Managing a Blood Transfusion Reaction
Scenario
Ten minutes after starting a unit of packed red blood cells (PRBCs), your patient reports chills, flank pain, and shortness of breath.
You note flushed skin, fever 38.8°C, HR 122, and BP 86/48.
Question: What are your immediate interventions, and how do you manage this transfusion reaction safely?
Best Practice Answer
-
Recognize and Stop the Reaction Immediately:
- Stop the transfusion right away.
- Keep the IV line open with normal saline (NS) using new tubing — do not flush blood.
- Remain with the patient and monitor airway, breathing, circulation (ABCs).
- Check vital signs every 5 minutes or more frequently if unstable.
-
Differentiate Possible Reaction Types:
- Acute hemolytic: Flank pain, fever, hypotension, dark urine — most dangerous.
- Febrile non-hemolytic: Fever/chills, usually benign.
- Allergic (mild): Itching, rash, no fever.
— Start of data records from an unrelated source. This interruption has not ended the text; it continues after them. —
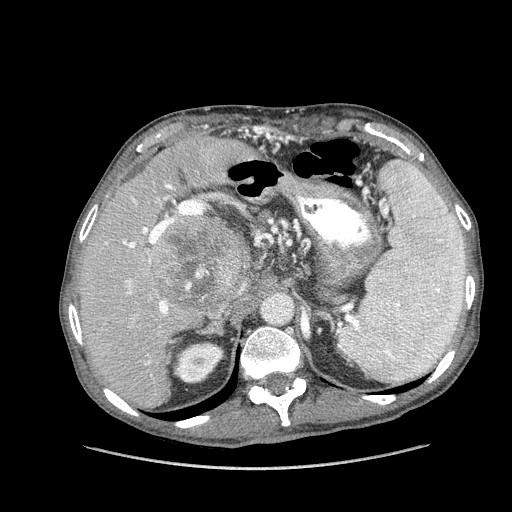
Contrast-enhanced abdominal CT (liver protocol), one axial slice; slice 93 of 162 in the series (ordered by position); reconstruction kernel STANDARD; soft-tissue window (W 400 / L 40 HU); 512 × 512 image matrix. Case-level facts recorded for this patient, not image findings: diagnosis: hepatocellular carcinoma (patient treated with transarterial chemoembolisation; whether this scan precedes or follows treatment is not stated here); TNM stage (as recorded): Stage-IIIA; Child-Pugh class: A; tumour nodularity: multinodular.
Structures marked on this image (semi-automatic segmentation, software-assisted and operator-edited):
- liver parenchyma outside the tumour (the mass and vessels are separate outlines, so this box may not span the whole liver): bounding box (x1, y1, x2, y2) in pixels: (78, 134, 256, 408)
- mass: (150, 211, 250, 312)
- portal vein: (104, 184, 222, 365)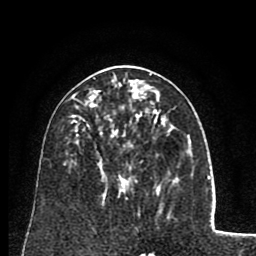
Breast MRI (dynamic contrast-enhanced), one axial slice. Position 41 of 80 along the scan axis. Cropped to one breast. Dynamic contrast-enhanced series, time point 2 of 8 at this slice position (early post-contrast). 1.5 T. TE 2.6 ms, TR 5.8 ms. 256 × 256 image matrix. Female patient.
Structures marked on this image (semi-automatically segmented with operator editing):
- enhancing-tissue mask used for the functional tumour volume (all voxels passing the contrast-enhancement thresholds inside the analysis volume; usually the tumour): bounding box <89,78,165,179> (left, top, right, bottom; pixels)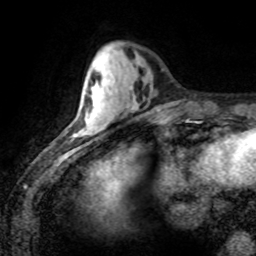
Breast MRI (dynamic contrast-enhanced), one axial slice; slice 26 of 80 in the series (ordered by position); cropped to one breast; dynamic contrast-enhanced series, time point 2 of 8 at this slice position (early post-contrast); 1.5 T; TE 4.2 ms, TR 7.1 ms; 256 × 256 image matrix, field of view 155 × 155 mm. Female patient.
Structures marked on this image (semi-automatically segmented with operator editing):
- enhancing-tissue mask used for the functional tumour volume (all voxels passing the contrast-enhancement thresholds inside the analysis volume; usually the tumour): bounding box (x1, y1, x2, y2) in pixels: (83, 119, 107, 133)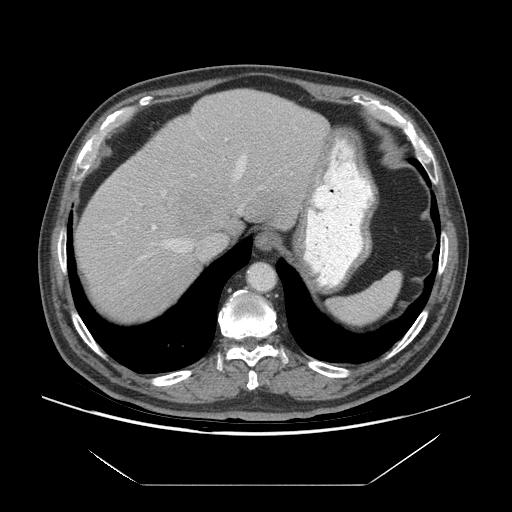
Contrast-enhanced abdominal CT (liver protocol), one axial slice. Slice 55 of 75 in the series (ordered by position). 140 kVp. Soft-tissue window (W 400 / L 40 HU). 512 × 512 image matrix, field of view 420 × 420 mm. From the clinical record (not read from this slice): diagnosis: hepatocellular carcinoma (patient treated with transarterial chemoembolisation; whether this scan precedes or follows treatment is not stated here); TNM stage (as recorded): Stage-I; Child-Pugh class: A; tumour differentiation: well differentiated; tumour size: 5.8 cm.
Structures marked on this image (semi-automatic segmentation, software-assisted and operator-edited):
- abdominal aorta: box from (x=248, y=264) to (x=274, y=291) px
- liver parenchyma outside the tumour (the mass and vessels are separate outlines, so this box may not span the whole liver): (x=76, y=88)–(x=328, y=320)
- mass: (x=173, y=188)–(x=215, y=232)
- portal vein: (x=114, y=138)–(x=246, y=260)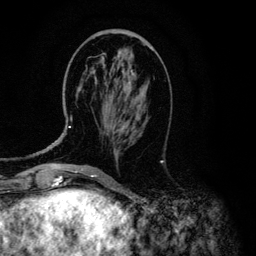
Breast MRI (dynamic contrast-enhanced), one axial slice. Slice 46 of 134 in the series (ordered by position). Cropped to one breast. Dynamic contrast-enhanced series, time point 2 of 6 at this slice position (early post-contrast). 3 T. TE 4.2 ms, TR 7.9 ms. 1.2 mm slice thickness. 256 × 256 image matrix. Female patient.
Structures marked on this image (semi-automatically segmented with operator editing):
- enhancing-tissue mask used for the functional tumour volume (all voxels passing the contrast-enhancement thresholds inside the analysis volume; usually the tumour): bounding box (x1, y1, x2, y2) in pixels: (69, 51, 133, 128)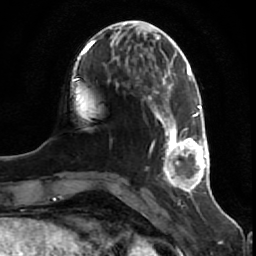
Breast MRI (dynamic contrast-enhanced), one axial slice. Slice 19 of 80 in the series (ordered by position). Cropped to one breast. Dynamic contrast-enhanced series, time point 2 of 7 at this slice position (early post-contrast). 1.5 T. TE 2.5 ms, TR 5.3 ms. 2 mm slice thickness. 256 × 256 image matrix, field of view 170 × 170 mm. Female patient.
Outlined on this slice (semi-automatic segmentation, software-assisted and operator-edited):
- enhancing-tissue mask used for the functional tumour volume (all voxels passing the contrast-enhancement thresholds inside the analysis volume; usually the tumour): bounding box <154,105,210,192> (left, top, right, bottom; pixels)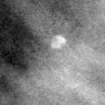
Region of interest cut from a scanned film mammogram (one marked finding); right breast; CC view.
Finding: calcifications, morphology lucent center; BI-RADS assessment category 2; benign without callback (not worked up further).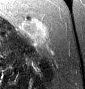
MRI of an extremity soft-tissue mass, one axial slice. Slice 28 of 46 in the series (ordered by position). T2-weighted fat-saturated. MR volume resampled by the dataset authors to the PET/CT grid (not the native acquisition matrix). 3.27 mm slice thickness. 85 × 89 image matrix. Female patient. From the clinical record (not read from this slice): histological type: leiomyosarcoma; grade: intermediate; site of the primary tumour: parascapusular.
Structures marked on this image (expert contour drawn on MRI and transferred to this co-registered scan by the dataset authors):
- gross tumour volume including surrounding oedema: bounding box [x1, y1, x2, y2] px = [20, 19, 48, 45]
- gross tumour volume (mass): [22, 19, 42, 38]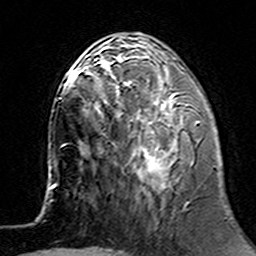
Breast MRI (dynamic contrast-enhanced), one axial slice; slice 52 of 160 in the series (ordered by position); cropped to one breast; dynamic contrast-enhanced series, time point 2 of 7 at this slice position (early post-contrast); 3 T; TE 4.6 ms, TR 7.4 ms; 1 mm slice thickness; 256 × 256 image matrix, field of view 144 × 144 mm. Female patient.
Structures marked on this image (semi-automatic segmentation, software-assisted and operator-edited):
- enhancing-tissue mask used for the functional tumour volume (all voxels passing the contrast-enhancement thresholds inside the analysis volume; usually the tumour): bounding box <103,62,200,189> (left, top, right, bottom; pixels)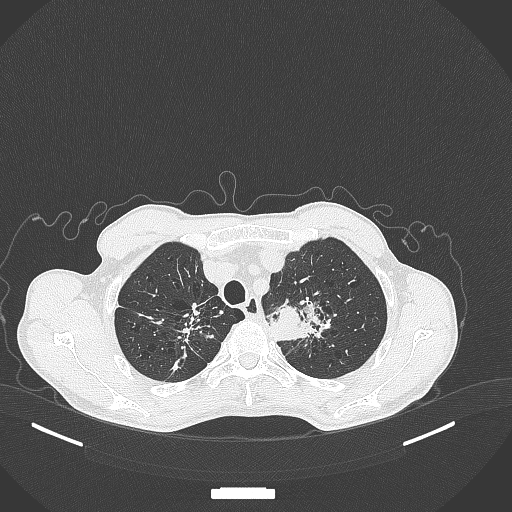
Chest CT, one axial slice; reconstruction kernel B70f; 120 kVp; lung window (W 1500 / L -600 HU); 512 × 512 image matrix. Male patient, age 65 years. Case-level facts recorded for this patient, not image findings: clinical TNM (as recorded): T2b N0 M0; histopathological grade: G2.
Outlined on this slice (rectangle marked by the reading radiologist):
- lung tumour (recorded histology: adenocarcinoma): bounding box <269,301,334,346> (left, top, right, bottom; pixels)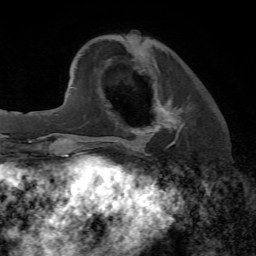
Breast MRI, one axial slice. Slice 18 of 72 in the series (ordered by position). Cropped to one breast. Dynamic contrast-enhanced series, time point 2 of 7 at this slice position (early post-contrast). 1.5 T. TE 4.2 ms, TR 8.7 ms. 256 × 256 image matrix. Female patient.
Annotated regions visible in this slice (semi-automatic segmentation, software-assisted and operator-edited):
- enhancing-tissue mask used for the functional tumour volume (all voxels passing the contrast-enhancement thresholds inside the analysis volume; usually the tumour): bounding box <113,99,184,147> (left, top, right, bottom; pixels)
- Anaphylactic: Dyspnea, hypotension, angioedema.
- TRALI (Transfusion-Related Acute Lung Injury): Acute respiratory distress, SpO₂ drop, frothy sputum.
Treat as hemolytic until proven otherwise.
-
Immediate Nursing Actions:
- Stop transfusion, maintain IV access with NS.
- Notify provider and blood bank immediately.
- Recheck patient identifiers and blood unit label against transfusion record to confirm correct match.
- Send the blood bag and tubing to the blood bank for analysis.
- Collect samples: new blood specimen, urine for hemoglobin, and labs (CBC, bilirubin, BUN, creatinine).
- Monitor urine output — insert Foley if ordered to assess renal perfusion.
-
Supportive Care:
- Administer oxygen if SpO₂ < 94%.
- Anticipate orders for antihistamines (diphenhydramine), corticosteroids, vasopressors, or diuretics (e.g., furosemide).
- Monitor for shock: hypotension, tachycardia, cyanosis, reduced urine output.
- Maintain IV fluids to support renal clearance of free hemoglobin and prevent AKI.
-
Documentation and Follow-Up:
- Record onset time, symptoms, interventions, and patient response.
- Document provider and blood bank notification times.
- Complete transfusion reaction report per hospital policy.
- Educate patient and family — future transfusions will require crossmatch review and premedication if indicated.
Real-World Application
Transfusion reactions are high-stakes, time-critical events.
This question evaluates your ability to:
- Recognize symptoms early (within minutes)
- Stop the transfusion immediately
- Follow institutional protocol precisely
- Maintain patient stability and documentation accuracy
Interviewers look for structured, confident responses showing mastery of safety-first reasoning and interdisciplinary coordination.
Tip: In interviews, say —
“At the first sign of reaction, I’d stop the transfusion, maintain NS with new tubing, monitor vitals, notify the provider and blood bank, and send all samples per protocol.”
That shows precision, composure, and accountability — exactly what clinical teams expect.